Paul has a famous formula for hope: “we boast in our sufferings, knowing that suffering produces endurance, and endurance produces character, and character produces hope, and hope does not disappoint us…”
Elizabeth Gilbert says it more gently: “…when we do suffer and we come through it, oftentimes we can’t help but see where there was something in that suffering that had to happen. … you can’t quite bring yourself to want to say, “I’m glad it happened,” because it was awful; you would never wish it on anybody. You would never, if you were a compassionate person, say to somebody who was going through it, “Oh, you’ll be really happy when this is over, at what it turns you into.” And yet something interesting is happening here. You are growing into something more subtle, more elegant, more kind, more human than you might’ve been without it — certainly, more capable of empathy.”
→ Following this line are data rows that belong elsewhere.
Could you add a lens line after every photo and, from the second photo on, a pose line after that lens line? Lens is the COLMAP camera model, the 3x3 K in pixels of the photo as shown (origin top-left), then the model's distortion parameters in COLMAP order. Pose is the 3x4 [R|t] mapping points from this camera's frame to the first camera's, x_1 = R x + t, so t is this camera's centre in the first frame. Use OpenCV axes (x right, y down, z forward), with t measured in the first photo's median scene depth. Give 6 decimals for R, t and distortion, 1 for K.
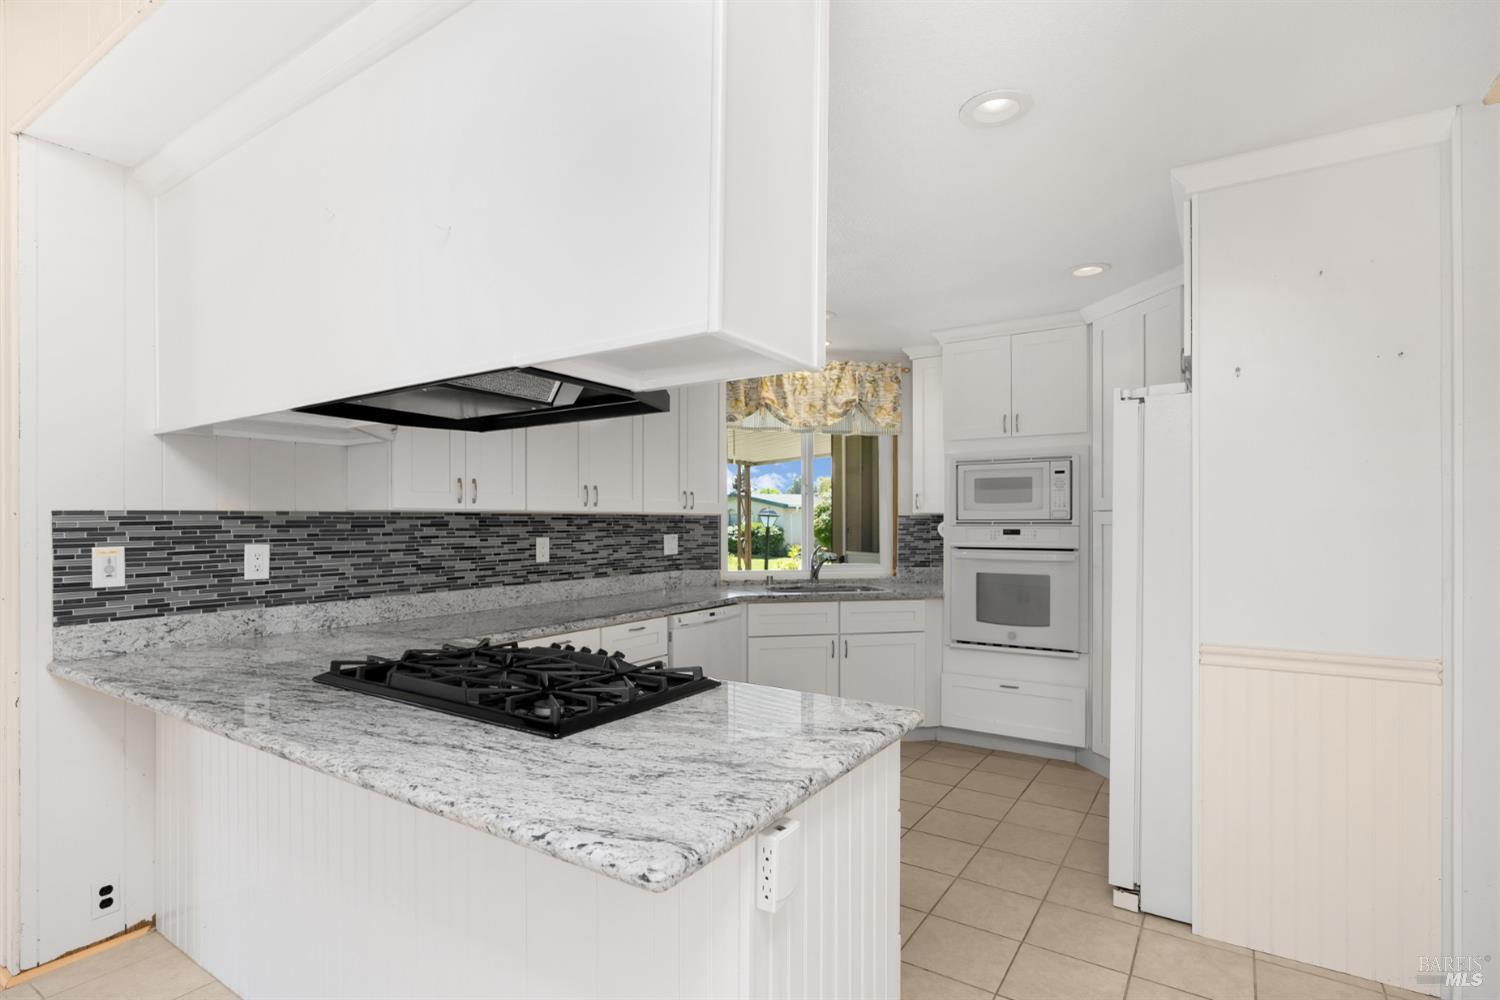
lens RADIAL K [[738.2, 0, 755.6], [0, 738.2, 523.8], [0, 0, 1]] dist [-0.010782, 0.005945]
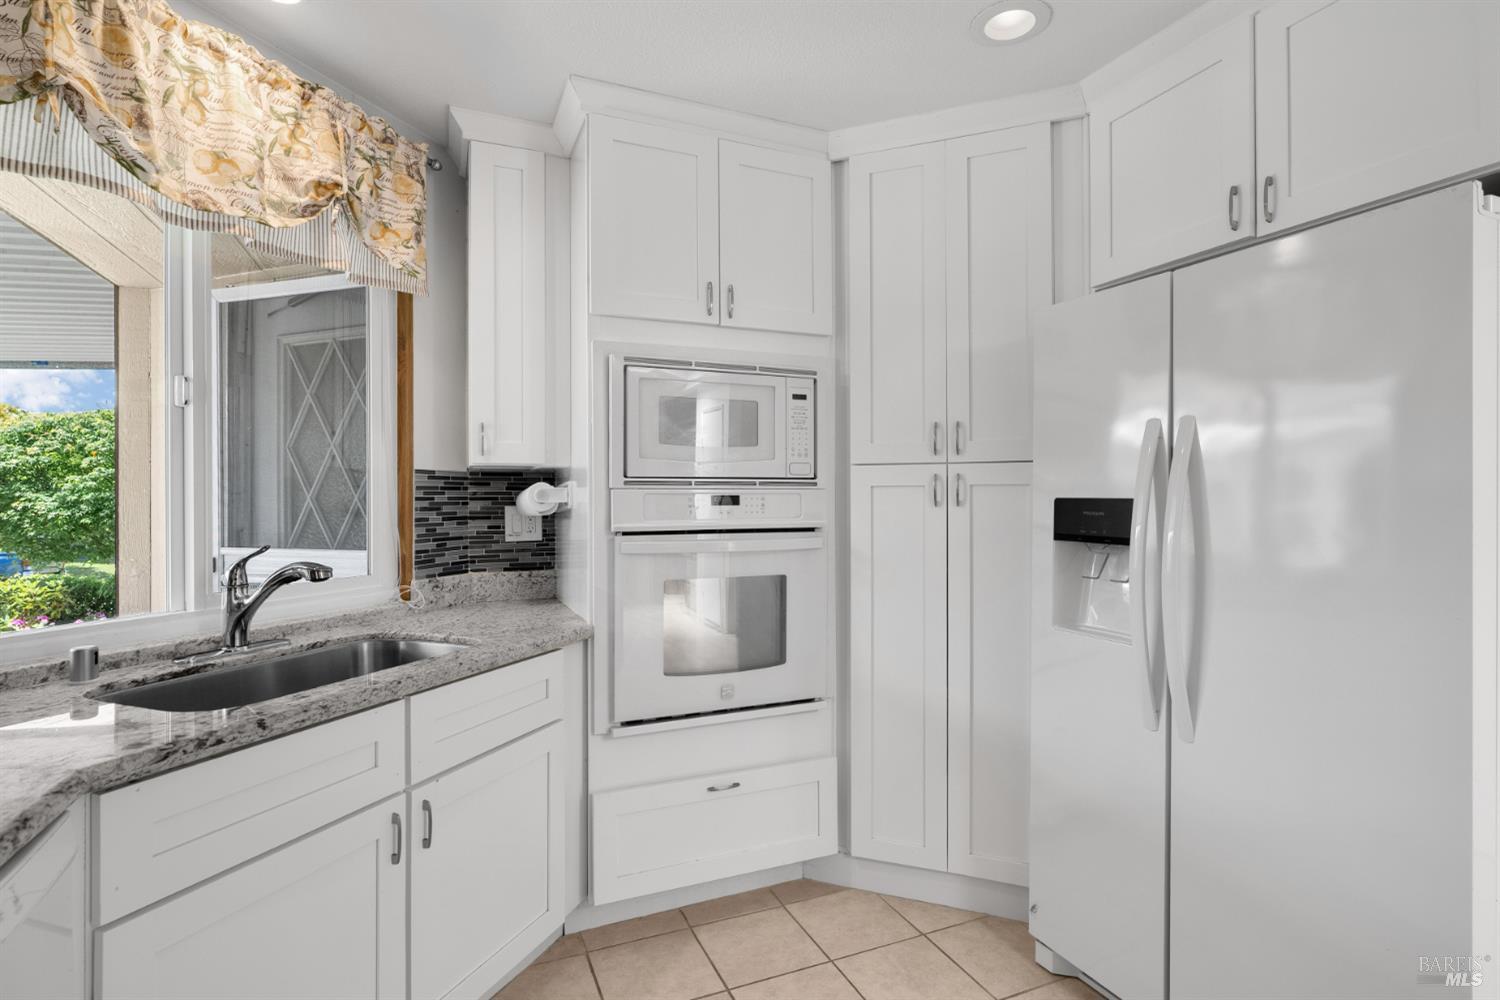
lens RADIAL K [[738.2, 0, 750.4], [0, 738.2, 494.5], [0, 0, 1]] dist [-0.010782, 0.005945]
pose [[0.555459, 0.001142, 0.831543, -0.096174], [0.003556, 0.999987, -0.003748, 0.009411], [-0.831537, 0.005039, 0.555447, 0.700409]]
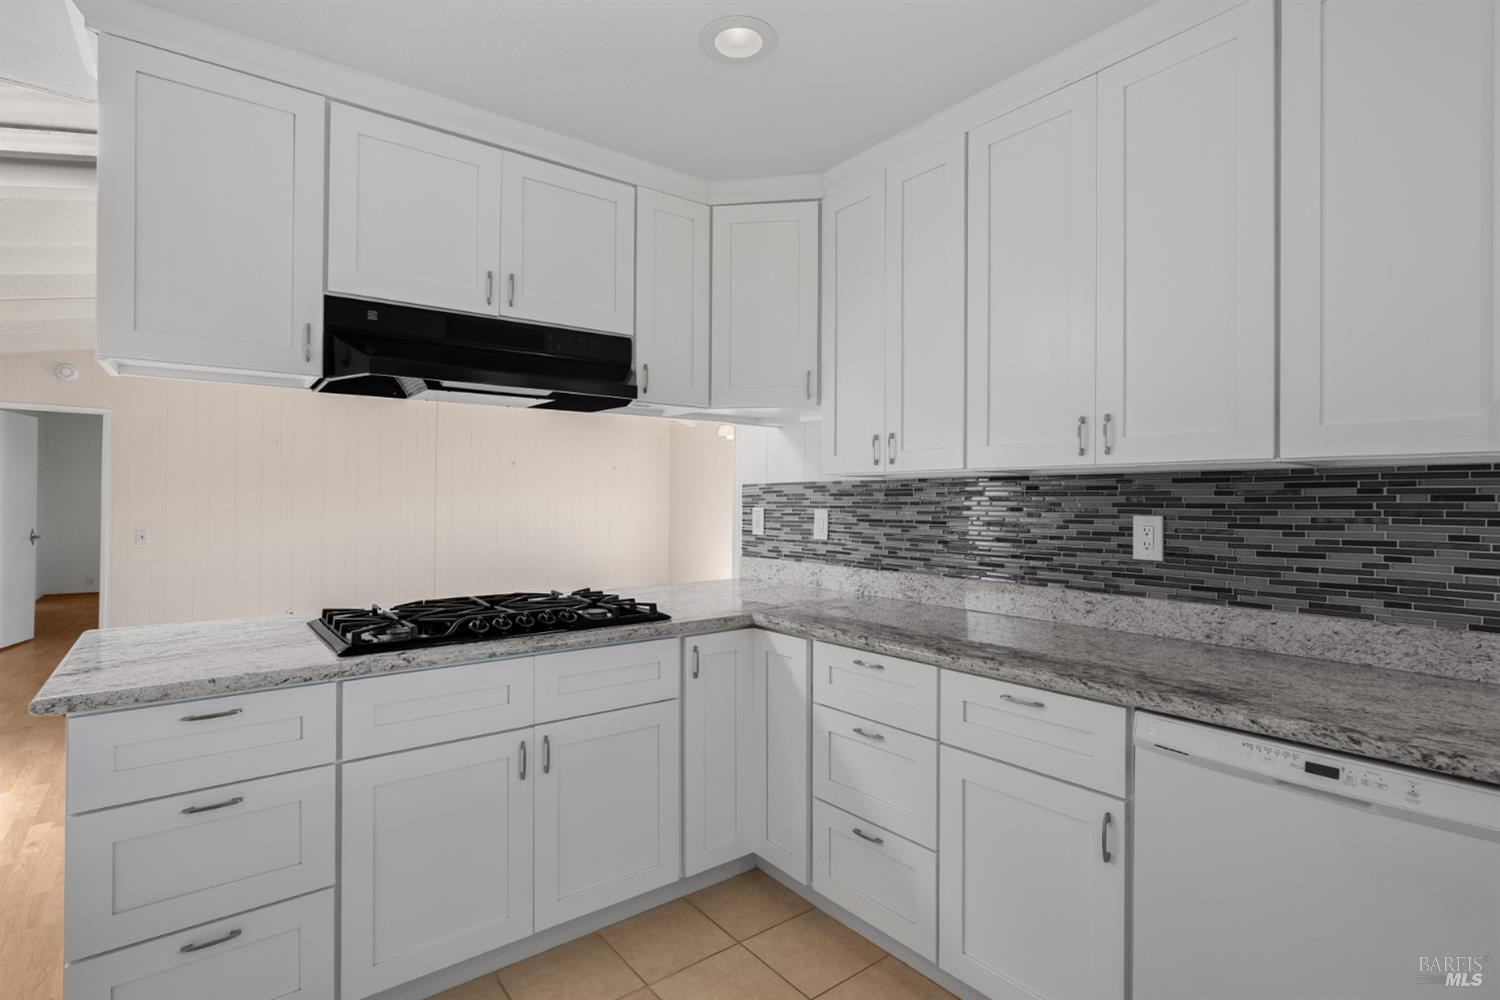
lens RADIAL K [[738.2, 0, 739.3], [0, 738.2, 490.9], [0, 0, 1]] dist [-0.010782, 0.005945]
pose [[-0.337460, -0.010361, -0.941283, 0.309810], [-0.005254, 0.999945, -0.009123, 0.006282], [0.941325, 0.001867, -0.337495, 0.831880]]
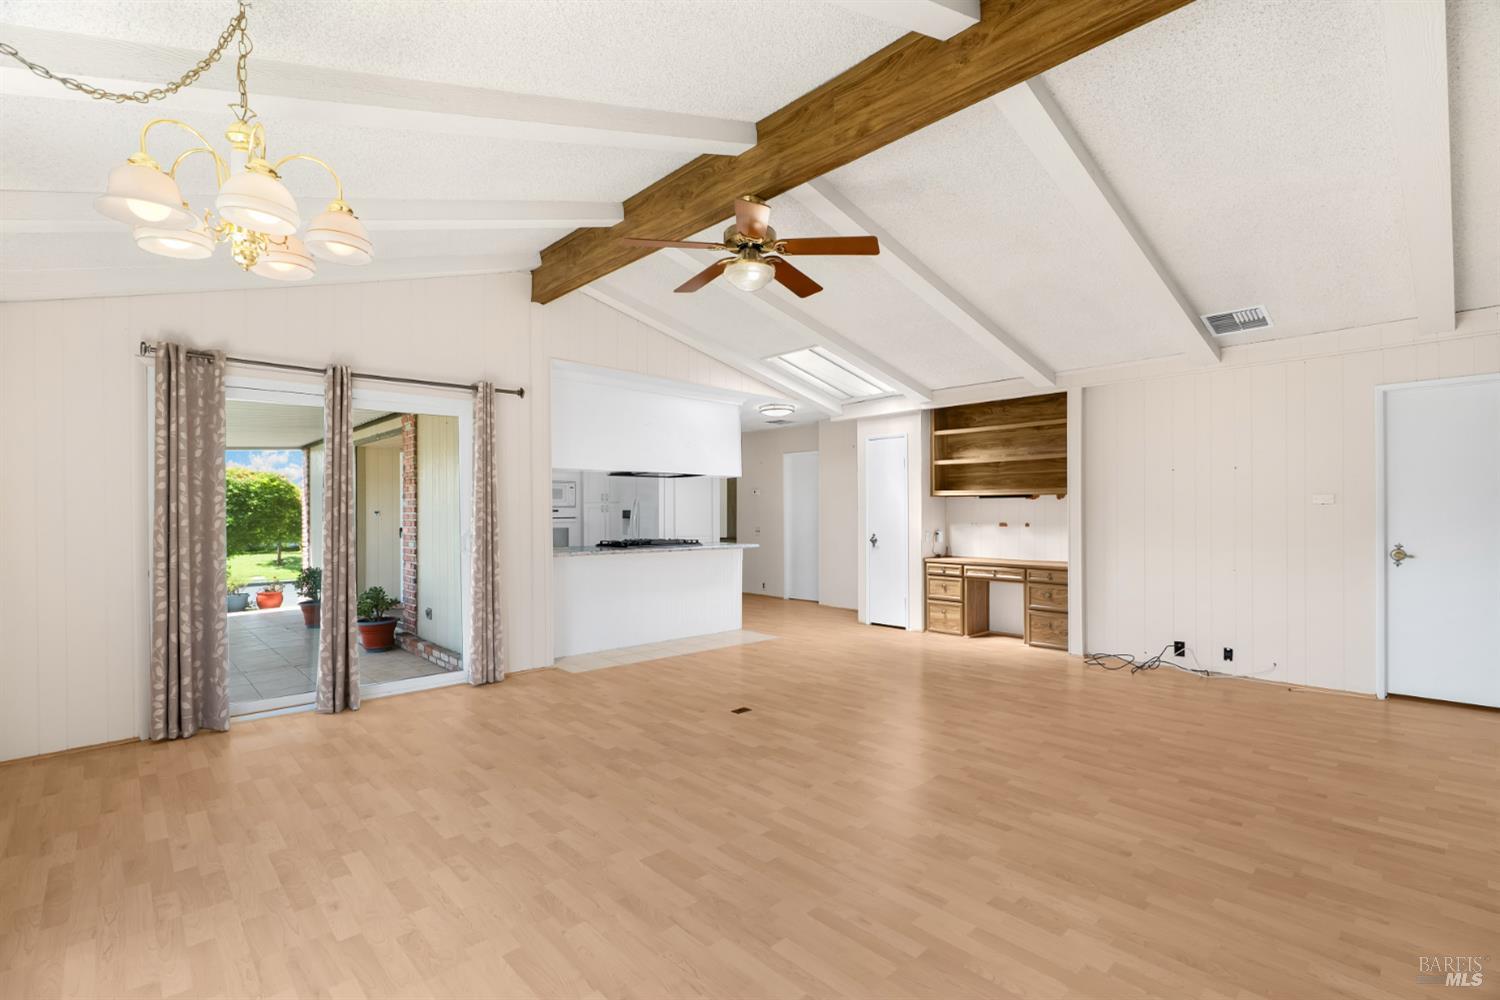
lens RADIAL K [[687.2, 0, 745.4], [0, 687.2, 497.3], [0, 0, 1]] dist [-0.000294, -0.000335]
pose [[0.232948, 0.021918, 0.972242, -1.766662], [0.009087, 0.999653, -0.024713, 0.028330], [-0.972447, 0.014592, 0.232668, -0.150674]]
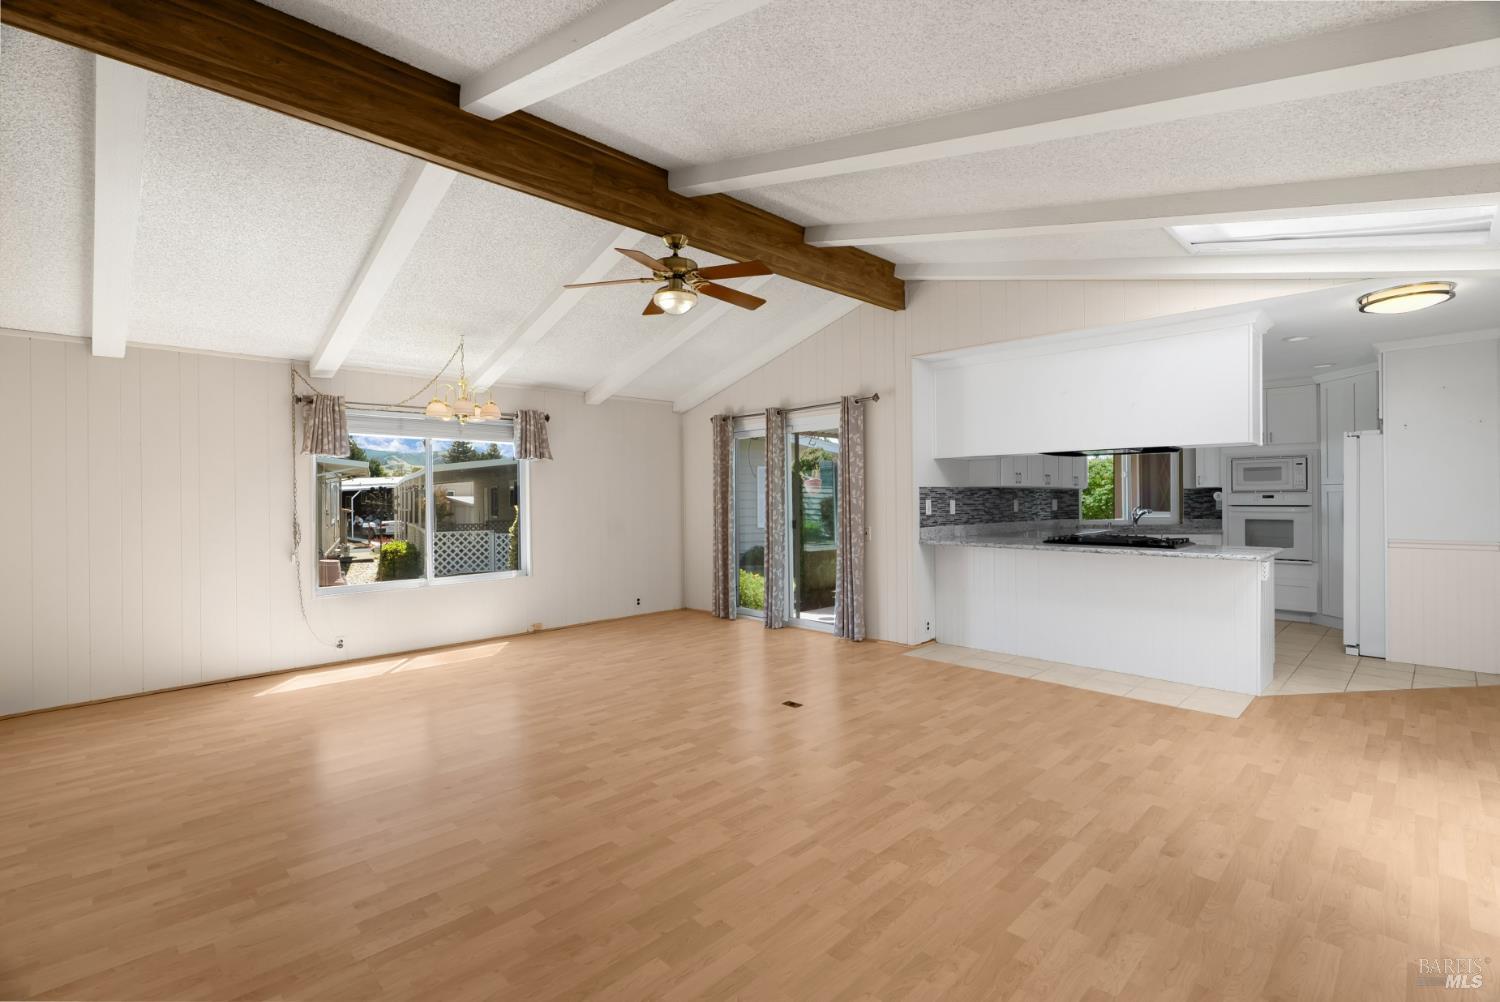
lens RADIAL K [[677.9, 0, 758.0], [0, 677.9, 497.0], [0, 0, 1]] dist [-0.007791, 0.002912]
pose [[0.976969, -0.004626, -0.213330, -0.545101], [0.003318, 0.999973, -0.006490, 0.019464], [0.213354, 0.005632, 0.976959, -0.929065]]
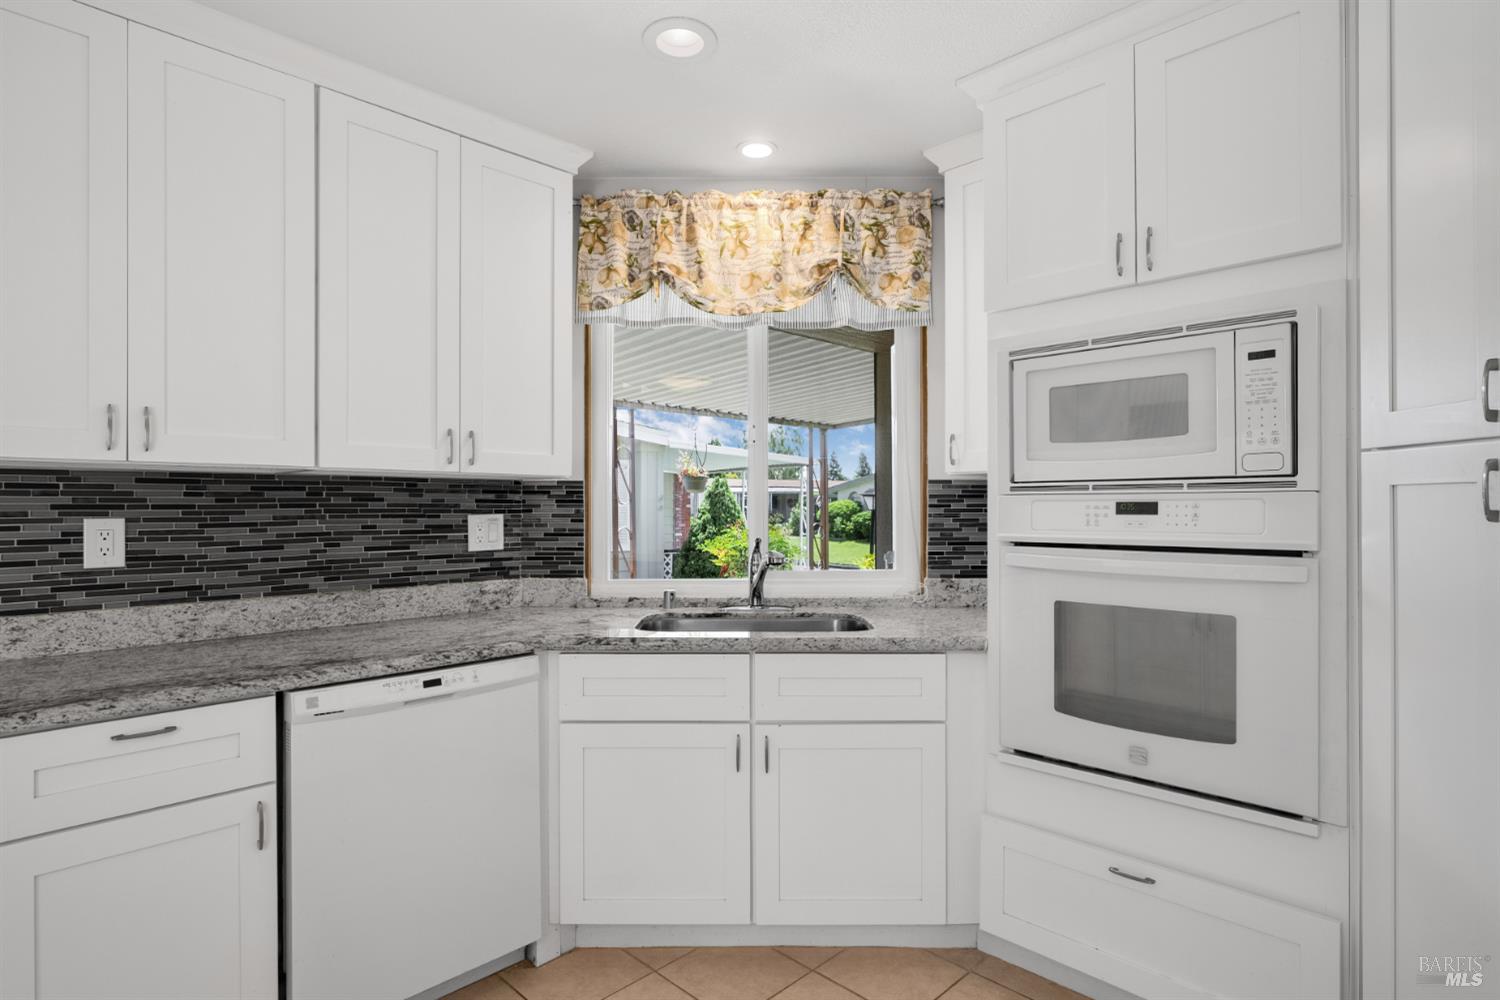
lens RADIAL K [[778.2, 0, 751.6], [0, 778.2, 502.6], [0, 0, 1]] dist [-0.004798, 0.001885]
pose [[0.978741, -0.002311, -0.205085, 0.228737], [0.000949, 0.999977, -0.006736, 0.011167], [0.205096, 0.006399, 0.978721, 0.533672]]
Suffering, endurance, character, hope. It’s not an easy path from suffering to hope, but it is a track that has been travelled by many people. We dare not, unless we’re Paul, assure others of the destination, only find it for ourselves if it’s there. We don’t know how babies killed by bombs in Ukraine would talk about suffering and hope, and we should not speculate, only grieve. But we do know suffering changes us, and sometimes gives access to new hope.
However much hope is a strong clasp on confidence in God, it is also surrender to a hope that is not contingent on cherished outcomes. This is hope that does not put us to shame, because God’s Love has been poured into our hearts through the Holy Spirit that has been given to us, and we are changed.